Problem to solve –
Repeat the rows below word for word. Begin at the first line and stop after the line that contains "Recorded: value=5.05 unit=ft³".

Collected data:

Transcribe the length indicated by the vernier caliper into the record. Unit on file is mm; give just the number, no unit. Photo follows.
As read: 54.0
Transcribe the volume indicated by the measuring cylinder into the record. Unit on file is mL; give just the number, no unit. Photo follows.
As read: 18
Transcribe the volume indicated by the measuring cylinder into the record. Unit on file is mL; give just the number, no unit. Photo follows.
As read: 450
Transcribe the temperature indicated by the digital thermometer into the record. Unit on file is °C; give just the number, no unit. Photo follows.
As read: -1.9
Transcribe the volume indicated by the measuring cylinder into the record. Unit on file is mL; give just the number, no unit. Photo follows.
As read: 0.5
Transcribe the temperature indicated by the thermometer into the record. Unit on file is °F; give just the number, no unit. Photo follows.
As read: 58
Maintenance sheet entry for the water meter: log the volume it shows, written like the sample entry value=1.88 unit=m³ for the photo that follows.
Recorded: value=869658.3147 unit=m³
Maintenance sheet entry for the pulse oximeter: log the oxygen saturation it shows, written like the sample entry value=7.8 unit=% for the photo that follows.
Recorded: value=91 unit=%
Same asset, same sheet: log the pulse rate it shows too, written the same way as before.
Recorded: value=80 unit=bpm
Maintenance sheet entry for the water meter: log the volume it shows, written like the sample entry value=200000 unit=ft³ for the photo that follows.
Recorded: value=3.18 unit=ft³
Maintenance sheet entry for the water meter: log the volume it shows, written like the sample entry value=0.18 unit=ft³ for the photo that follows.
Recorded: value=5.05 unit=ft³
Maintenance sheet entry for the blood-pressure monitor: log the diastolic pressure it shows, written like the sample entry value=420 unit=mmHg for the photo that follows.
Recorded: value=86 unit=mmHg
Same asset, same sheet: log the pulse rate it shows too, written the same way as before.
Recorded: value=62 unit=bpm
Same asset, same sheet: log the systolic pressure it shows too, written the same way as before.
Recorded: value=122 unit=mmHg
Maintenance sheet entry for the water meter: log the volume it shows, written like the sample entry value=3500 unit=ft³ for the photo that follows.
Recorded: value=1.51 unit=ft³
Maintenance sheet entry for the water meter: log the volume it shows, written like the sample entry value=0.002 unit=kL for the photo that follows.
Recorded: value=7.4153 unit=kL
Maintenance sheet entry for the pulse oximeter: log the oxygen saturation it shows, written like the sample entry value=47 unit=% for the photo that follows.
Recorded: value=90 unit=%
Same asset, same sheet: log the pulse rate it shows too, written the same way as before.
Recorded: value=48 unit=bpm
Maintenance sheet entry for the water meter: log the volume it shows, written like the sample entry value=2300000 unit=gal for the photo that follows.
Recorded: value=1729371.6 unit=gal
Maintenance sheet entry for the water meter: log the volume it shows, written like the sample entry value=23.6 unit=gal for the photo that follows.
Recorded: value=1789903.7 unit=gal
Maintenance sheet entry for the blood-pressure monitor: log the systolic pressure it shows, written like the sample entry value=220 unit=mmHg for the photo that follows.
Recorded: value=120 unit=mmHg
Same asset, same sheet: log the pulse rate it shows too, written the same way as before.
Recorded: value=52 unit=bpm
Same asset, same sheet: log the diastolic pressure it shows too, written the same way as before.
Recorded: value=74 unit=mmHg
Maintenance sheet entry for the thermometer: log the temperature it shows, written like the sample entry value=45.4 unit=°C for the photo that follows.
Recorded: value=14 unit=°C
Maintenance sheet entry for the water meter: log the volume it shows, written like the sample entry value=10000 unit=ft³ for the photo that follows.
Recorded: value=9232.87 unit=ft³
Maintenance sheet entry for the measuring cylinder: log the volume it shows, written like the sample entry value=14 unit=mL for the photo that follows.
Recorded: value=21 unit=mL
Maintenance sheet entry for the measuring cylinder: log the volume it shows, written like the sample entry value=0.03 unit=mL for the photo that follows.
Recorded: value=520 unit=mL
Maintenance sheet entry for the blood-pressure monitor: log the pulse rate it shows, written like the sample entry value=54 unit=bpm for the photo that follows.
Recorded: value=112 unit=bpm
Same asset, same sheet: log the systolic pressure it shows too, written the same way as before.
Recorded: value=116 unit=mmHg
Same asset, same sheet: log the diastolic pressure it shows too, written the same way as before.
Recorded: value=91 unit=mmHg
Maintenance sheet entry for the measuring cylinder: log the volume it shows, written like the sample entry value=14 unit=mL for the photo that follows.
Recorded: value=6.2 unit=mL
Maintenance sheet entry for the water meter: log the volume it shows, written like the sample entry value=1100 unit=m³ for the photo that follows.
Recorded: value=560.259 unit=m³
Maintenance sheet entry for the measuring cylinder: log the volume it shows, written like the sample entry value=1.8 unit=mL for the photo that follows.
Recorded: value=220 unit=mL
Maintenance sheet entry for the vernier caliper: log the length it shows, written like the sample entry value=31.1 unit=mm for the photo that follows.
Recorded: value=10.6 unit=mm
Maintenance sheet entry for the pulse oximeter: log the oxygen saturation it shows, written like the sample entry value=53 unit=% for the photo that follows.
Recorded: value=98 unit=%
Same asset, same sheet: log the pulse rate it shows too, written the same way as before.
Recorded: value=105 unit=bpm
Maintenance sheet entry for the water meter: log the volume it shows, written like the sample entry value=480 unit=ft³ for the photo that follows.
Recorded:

Output for this exercise –
Transcribe the length indicated by the vernier caliper into the record. Unit on file is mm; give just the number, no unit. Photo follows.
As read: 54.0
Transcribe the volume indicated by the measuring cylinder into the record. Unit on file is mL; give just the number, no unit. Photo follows.
As read: 18
Transcribe the volume indicated by the measuring cylinder into the record. Unit on file is mL; give just the number, no unit. Photo follows.
As read: 450
Transcribe the temperature indicated by the digital thermometer into the record. Unit on file is °C; give just the number, no unit. Photo follows.
As read: -1.9
Transcribe the volume indicated by the measuring cylinder into the record. Unit on file is mL; give just the number, no unit. Photo follows.
As read: 0.5
Transcribe the temperature indicated by the thermometer into the record. Unit on file is °F; give just the number, no unit. Photo follows.
As read: 58
Maintenance sheet entry for the water meter: log the volume it shows, written like the sample entry value=1.88 unit=m³ for the photo that follows.
Recorded: value=869658.3147 unit=m³
Maintenance sheet entry for the pulse oximeter: log the oxygen saturation it shows, written like the sample entry value=7.8 unit=% for the photo that follows.
Recorded: value=91 unit=%
Same asset, same sheet: log the pulse rate it shows too, written the same way as before.
Recorded: value=80 unit=bpm
Maintenance sheet entry for the water meter: log the volume it shows, written like the sample entry value=200000 unit=ft³ for the photo that follows.
Recorded: value=3.18 unit=ft³
Maintenance sheet entry for the water meter: log the volume it shows, written like the sample entry value=0.18 unit=ft³ for the photo that follows.
Recorded: value=5.05 unit=ft³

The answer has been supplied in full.